Prompt: Return the listing that follows exactly, with no pictures included.
▬▬▬▬▬▬
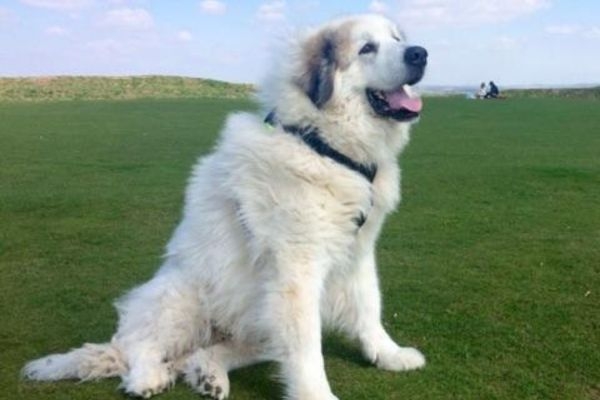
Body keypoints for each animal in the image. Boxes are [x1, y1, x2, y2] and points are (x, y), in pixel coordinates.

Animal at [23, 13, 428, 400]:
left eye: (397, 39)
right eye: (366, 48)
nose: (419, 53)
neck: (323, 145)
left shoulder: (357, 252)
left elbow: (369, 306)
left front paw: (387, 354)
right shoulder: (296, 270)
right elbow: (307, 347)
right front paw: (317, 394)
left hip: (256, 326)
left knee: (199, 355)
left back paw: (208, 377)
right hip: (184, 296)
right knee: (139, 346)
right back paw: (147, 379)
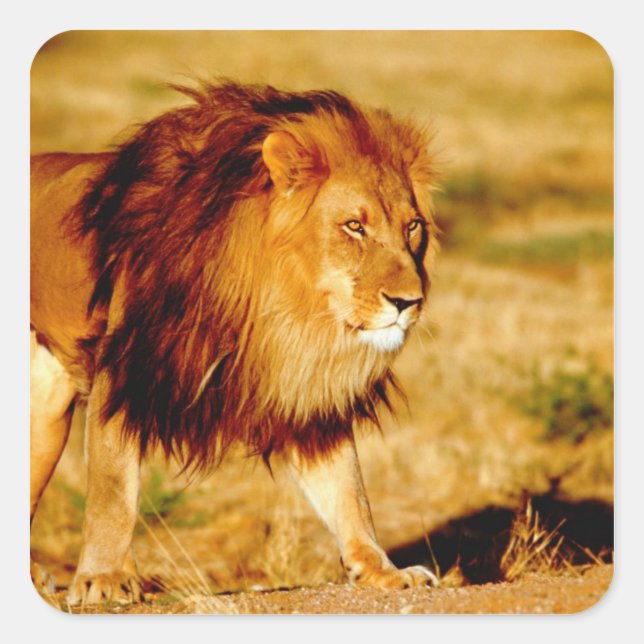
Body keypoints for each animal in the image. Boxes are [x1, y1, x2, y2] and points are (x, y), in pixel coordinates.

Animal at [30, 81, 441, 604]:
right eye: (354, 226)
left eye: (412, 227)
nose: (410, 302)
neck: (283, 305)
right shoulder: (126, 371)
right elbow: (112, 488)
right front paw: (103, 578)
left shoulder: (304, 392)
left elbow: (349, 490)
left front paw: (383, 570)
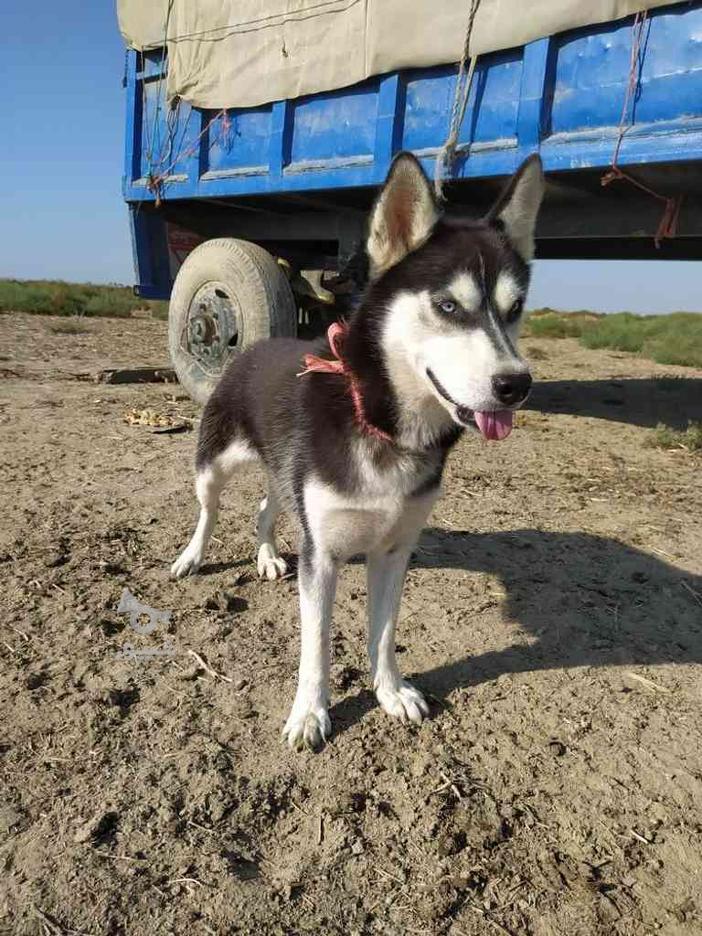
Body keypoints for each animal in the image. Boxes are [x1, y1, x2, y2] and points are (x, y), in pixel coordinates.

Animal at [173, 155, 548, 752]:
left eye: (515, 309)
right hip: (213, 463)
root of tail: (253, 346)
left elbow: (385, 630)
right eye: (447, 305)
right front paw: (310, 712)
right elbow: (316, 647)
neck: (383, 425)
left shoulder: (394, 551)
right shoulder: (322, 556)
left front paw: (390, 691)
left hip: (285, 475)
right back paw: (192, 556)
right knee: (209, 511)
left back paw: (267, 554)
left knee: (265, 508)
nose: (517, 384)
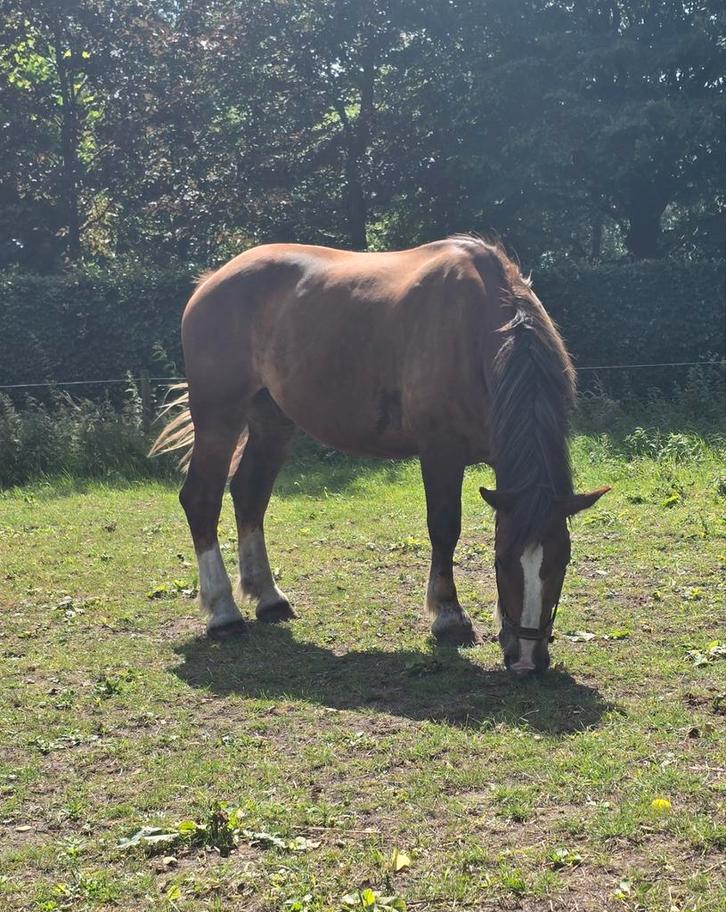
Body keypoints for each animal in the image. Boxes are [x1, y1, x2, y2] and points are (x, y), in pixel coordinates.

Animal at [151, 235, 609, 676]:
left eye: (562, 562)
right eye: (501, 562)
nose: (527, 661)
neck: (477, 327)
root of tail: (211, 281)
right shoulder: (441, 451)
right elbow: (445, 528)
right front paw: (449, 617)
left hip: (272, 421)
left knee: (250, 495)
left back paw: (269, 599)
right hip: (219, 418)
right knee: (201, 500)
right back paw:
▬▬▬▬▬▬
Solution:
Body keypoints for each animal in the image. Boxes are [x1, y1, x2, y2] and points are (x, y), in pixel coordinates.

Animal at [23, 13, 428, 400]:
left eye: (397, 39)
right eye: (366, 48)
nose: (419, 53)
neck: (323, 145)
left shoulder: (357, 252)
left elbow: (369, 306)
left front paw: (387, 354)
right shoulder: (296, 270)
right elbow: (307, 347)
right front paw: (317, 394)
left hip: (256, 326)
left knee: (199, 355)
left back paw: (208, 377)
right hip: (184, 296)
right knee: (139, 346)
right back paw: (147, 379)
Body keypoints for each animal in the image. Boxes are [x1, y1, x2, y2] and points are (x, y), in pixel coordinates.

Animal at [30, 81, 441, 604]:
right eye: (354, 226)
left eye: (412, 227)
nose: (410, 302)
neck: (283, 305)
right shoulder: (126, 371)
right elbow: (112, 488)
right front paw: (103, 578)
left shoulder: (304, 392)
left elbow: (349, 490)
left front paw: (383, 570)
Body keypoints for each animal in the image. Boxes are [x1, y1, x2, y2] and points are (x, y), in pixel coordinates.

Animal at [173, 155, 548, 752]:
left eye: (515, 309)
right hip: (213, 463)
root of tail: (253, 346)
left elbow: (385, 630)
right eye: (447, 305)
right front paw: (310, 712)
right elbow: (316, 647)
neck: (383, 425)
left shoulder: (394, 551)
right shoulder: (322, 556)
left front paw: (390, 691)
left hip: (285, 475)
right back paw: (192, 556)
right knee: (209, 511)
left back paw: (267, 554)
left knee: (265, 508)
nose: (517, 384)
Body keypoints for each animal in the image. Boxes are [x1, y1, x2, y2] and points are (x, y), in pixel coordinates.

Animal at [151, 235, 609, 676]:
left eye: (562, 562)
right eye: (501, 562)
nose: (527, 661)
neck: (477, 327)
root of tail: (211, 281)
right shoulder: (441, 451)
right elbow: (445, 528)
right front paw: (449, 617)
left hip: (272, 421)
left knee: (250, 495)
left back paw: (269, 599)
right hip: (219, 418)
right knee: (201, 500)
right back paw:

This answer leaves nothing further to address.